Blended reality business Magic Leap is supposedly laying off around 1,000 staff members and deserting its focus on consumer headsets. Bloomberg reported the news earlier today, pointing out confidential sources, and Magic Leap validated an unstated variety of layoffs were happening on its website “These modifications will occur at every level of our business, from my direct reports to our factory employees,” writes CEO Rony Abovitz.
Bloomberg writes that in addition to laying off what totals up to half its labor force, the company will unwind its consumer-focused business, which included computer game and home entertainment apps. It will focus on enterprise uses, potentially including a partnership with a big unnamed health care business. Abovitz verified the shift to business. “The recent modifications to the financial environment have actually reduced availability of capital and the hunger for longer term investments,” he writes, and “the near-term revenue chances are presently concentrated on the enterprise side.”
This accelerates a transition Magic Leap– which has gotten more than $2 billion in financing given that 2010– was currently making.
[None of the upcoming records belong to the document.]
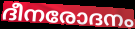
ദീനരോദനംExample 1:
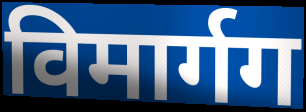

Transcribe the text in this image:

विमार्गग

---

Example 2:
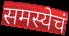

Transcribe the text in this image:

समस्येचं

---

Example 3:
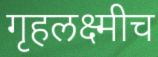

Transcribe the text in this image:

गृहलक्ष्मीच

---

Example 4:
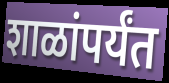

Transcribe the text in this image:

शाळांपर्यंत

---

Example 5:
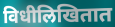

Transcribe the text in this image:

विधीलिखितातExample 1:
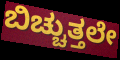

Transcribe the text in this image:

ಬಿಚ್ಚುತ್ತಲೇ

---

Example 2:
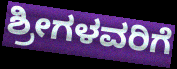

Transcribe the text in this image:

ಶ್ರೀಗಳವರಿಗೆ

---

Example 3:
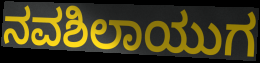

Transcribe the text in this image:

ನವಶಿಲಾಯುಗ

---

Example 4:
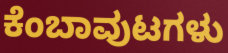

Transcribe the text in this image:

ಕೆಂಬಾವುಟಗಳು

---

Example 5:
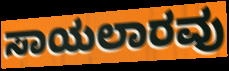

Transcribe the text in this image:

ಸಾಯಲಾರವುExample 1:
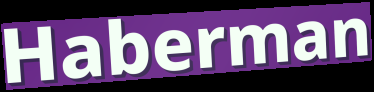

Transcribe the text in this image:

Haberman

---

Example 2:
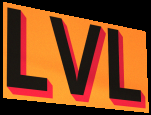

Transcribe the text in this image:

LVL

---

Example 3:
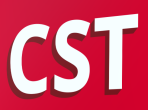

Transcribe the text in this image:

CST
The company tweaked its headset name last year to appeal more to service consumers, and given that the pandemic began, it’s promoted the roughly $2,300 Magic Leap One as a tool for remote work One of the couple of business still actively promoting customer headsets is Nreal, whose founder previously worked for (and has been sued by) Magic Leap.
Magic Leap’s future appears unpredictable, but the company states it’s still moving on with the Magic Leap 2 headset. “Provided the really difficult and tough scenarios services now deal with, there is an increased need for innovations like ours and we are presently in the procedure of working out income creating strategic collaborations that underscore the value of Magic Leap’s innovation platform in the business market,” writes Abovitz.